** Exercise aim **
Copy out the post-election commentary below word for word, from its first sentence to its last.

** Extracted text **
= = = =
The U.S. Presidential race is now behind us. And this morning the world woke up and realized that all the issues the election postponed now lie before us.

In his victory speech, President Obama focused on moving 'forward':

Obama's re-election puts 'forward' to the test

"You elected us to focus on your jobs, not ours. And in the coming weeks and months, I am looking forward to reaching out and working with leaders of both parties to meet the challenges we can only solve together. Reducing our deficit. Reforming our tax code. Fixing our immigration system. Freeing ourselves from foreign oil. We've got more work to do."

That's not a bad list of several of the bigger challenges we face: perniciously high and persistent unemployment, trillion dollar annual deficits, a complex and unequal tax code, overdependence on fossil fuels (domestic as well as foreign, I would add), and population management. These are truly prodigious issues that our nation is struggling with, in many cases for decades without resolving.
= = = =
** Given records **
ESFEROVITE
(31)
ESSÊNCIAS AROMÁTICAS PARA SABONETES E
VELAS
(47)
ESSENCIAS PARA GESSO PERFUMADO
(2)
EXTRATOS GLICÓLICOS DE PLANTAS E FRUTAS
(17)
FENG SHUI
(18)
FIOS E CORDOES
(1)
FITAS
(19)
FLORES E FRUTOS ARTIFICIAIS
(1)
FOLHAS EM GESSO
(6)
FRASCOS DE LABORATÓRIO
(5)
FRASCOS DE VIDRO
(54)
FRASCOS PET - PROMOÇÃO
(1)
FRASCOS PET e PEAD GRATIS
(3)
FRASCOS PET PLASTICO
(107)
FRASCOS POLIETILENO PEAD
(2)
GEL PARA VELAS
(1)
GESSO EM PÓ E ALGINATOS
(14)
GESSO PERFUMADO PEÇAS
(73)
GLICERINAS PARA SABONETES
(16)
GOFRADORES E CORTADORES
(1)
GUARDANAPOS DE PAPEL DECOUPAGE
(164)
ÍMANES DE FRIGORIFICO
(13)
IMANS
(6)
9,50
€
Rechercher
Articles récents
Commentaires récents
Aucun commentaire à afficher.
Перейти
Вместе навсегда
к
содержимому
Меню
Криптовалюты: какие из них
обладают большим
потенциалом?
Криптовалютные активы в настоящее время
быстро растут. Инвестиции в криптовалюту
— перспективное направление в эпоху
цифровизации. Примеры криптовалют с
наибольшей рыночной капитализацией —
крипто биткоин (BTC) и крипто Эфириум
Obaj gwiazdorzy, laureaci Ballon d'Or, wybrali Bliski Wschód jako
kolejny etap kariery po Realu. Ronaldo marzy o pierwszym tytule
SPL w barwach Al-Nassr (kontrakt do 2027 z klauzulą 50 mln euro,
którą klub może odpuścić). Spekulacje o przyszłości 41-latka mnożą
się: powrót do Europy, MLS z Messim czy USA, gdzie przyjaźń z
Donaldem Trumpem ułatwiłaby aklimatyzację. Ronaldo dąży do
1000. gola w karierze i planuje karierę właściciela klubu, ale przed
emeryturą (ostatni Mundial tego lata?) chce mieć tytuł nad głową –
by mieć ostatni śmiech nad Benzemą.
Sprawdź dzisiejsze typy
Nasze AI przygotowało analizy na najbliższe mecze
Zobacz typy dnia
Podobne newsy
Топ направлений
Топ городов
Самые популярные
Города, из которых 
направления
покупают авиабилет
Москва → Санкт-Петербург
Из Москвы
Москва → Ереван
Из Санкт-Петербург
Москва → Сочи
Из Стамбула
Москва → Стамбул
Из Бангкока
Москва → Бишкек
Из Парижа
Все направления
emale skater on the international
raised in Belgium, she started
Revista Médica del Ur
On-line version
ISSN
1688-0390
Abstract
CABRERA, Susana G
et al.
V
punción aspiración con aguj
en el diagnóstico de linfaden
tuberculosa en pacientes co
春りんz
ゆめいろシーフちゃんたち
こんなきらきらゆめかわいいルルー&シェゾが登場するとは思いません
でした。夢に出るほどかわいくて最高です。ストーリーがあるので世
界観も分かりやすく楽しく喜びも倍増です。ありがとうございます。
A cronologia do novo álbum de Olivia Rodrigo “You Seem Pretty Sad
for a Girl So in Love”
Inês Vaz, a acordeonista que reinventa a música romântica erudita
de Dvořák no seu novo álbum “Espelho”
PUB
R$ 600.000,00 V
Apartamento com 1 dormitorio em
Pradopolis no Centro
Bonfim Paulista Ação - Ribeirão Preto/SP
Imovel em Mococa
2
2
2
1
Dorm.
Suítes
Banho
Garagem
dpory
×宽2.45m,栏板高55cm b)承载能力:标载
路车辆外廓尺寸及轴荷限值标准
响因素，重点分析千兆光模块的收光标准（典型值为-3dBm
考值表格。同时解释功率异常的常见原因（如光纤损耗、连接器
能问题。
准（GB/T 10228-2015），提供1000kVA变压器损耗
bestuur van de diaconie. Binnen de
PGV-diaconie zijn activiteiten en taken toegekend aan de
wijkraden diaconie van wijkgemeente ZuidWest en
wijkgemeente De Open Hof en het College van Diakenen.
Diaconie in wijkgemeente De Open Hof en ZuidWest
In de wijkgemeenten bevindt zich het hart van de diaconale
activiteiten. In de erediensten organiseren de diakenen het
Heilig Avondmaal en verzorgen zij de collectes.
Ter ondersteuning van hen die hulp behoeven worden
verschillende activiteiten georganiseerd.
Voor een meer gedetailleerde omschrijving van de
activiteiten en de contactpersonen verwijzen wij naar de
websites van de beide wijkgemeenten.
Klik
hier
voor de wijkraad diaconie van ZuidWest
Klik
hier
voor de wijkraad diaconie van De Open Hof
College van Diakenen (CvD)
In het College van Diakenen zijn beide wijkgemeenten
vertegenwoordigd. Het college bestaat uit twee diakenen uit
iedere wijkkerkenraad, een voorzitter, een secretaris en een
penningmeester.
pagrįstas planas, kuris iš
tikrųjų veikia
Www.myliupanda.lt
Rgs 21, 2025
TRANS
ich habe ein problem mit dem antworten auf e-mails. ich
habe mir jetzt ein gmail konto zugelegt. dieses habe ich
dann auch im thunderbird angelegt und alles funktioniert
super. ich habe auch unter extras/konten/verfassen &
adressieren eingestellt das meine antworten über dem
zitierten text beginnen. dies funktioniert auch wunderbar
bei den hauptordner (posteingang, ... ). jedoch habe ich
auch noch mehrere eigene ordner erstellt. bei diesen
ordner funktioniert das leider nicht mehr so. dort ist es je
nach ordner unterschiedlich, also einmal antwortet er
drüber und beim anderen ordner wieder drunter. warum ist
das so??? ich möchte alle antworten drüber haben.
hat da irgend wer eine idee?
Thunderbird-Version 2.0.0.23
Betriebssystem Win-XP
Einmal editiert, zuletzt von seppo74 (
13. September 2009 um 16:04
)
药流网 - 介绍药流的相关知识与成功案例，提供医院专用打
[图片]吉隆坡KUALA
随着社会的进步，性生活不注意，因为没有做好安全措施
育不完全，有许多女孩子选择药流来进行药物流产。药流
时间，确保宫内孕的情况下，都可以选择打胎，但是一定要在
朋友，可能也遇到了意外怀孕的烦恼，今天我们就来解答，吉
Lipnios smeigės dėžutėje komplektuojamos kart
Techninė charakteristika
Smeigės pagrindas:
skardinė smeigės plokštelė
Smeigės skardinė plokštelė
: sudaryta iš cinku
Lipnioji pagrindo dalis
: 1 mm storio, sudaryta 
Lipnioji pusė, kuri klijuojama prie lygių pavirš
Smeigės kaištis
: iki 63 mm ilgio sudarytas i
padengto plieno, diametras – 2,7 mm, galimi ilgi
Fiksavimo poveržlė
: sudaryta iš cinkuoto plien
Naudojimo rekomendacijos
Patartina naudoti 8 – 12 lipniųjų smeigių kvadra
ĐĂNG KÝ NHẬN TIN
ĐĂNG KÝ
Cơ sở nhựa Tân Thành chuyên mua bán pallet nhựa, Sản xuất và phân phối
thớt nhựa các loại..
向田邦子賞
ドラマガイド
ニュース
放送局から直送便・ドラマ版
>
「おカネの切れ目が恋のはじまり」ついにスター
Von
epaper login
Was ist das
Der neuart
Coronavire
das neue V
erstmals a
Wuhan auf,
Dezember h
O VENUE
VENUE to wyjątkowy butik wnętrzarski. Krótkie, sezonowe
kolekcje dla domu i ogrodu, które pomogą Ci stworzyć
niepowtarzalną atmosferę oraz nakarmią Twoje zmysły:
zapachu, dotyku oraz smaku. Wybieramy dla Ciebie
= = = =
** Solution for this problem **
The U.S. Presidential race is now behind us. And this morning the world woke up and realized that all the issues the election postponed now lie before us.

In his victory speech, President Obama focused on moving 'forward':

Obama's re-election puts 'forward' to the test

"You elected us to focus on your jobs, not ours. And in the coming weeks and months, I am looking forward to reaching out and working with leaders of both parties to meet the challenges we can only solve together. Reducing our deficit. Reforming our tax code. Fixing our immigration system. Freeing ourselves from foreign oil. We've got more work to do."

That's not a bad list of several of the bigger challenges we face: perniciously high and persistent unemployment, trillion dollar annual deficits, a complex and unequal tax code, overdependence on fossil fuels (domestic as well as foreign, I would add), and population management. These are truly prodigious issues that our nation is struggling with, in many cases for decades without resolving.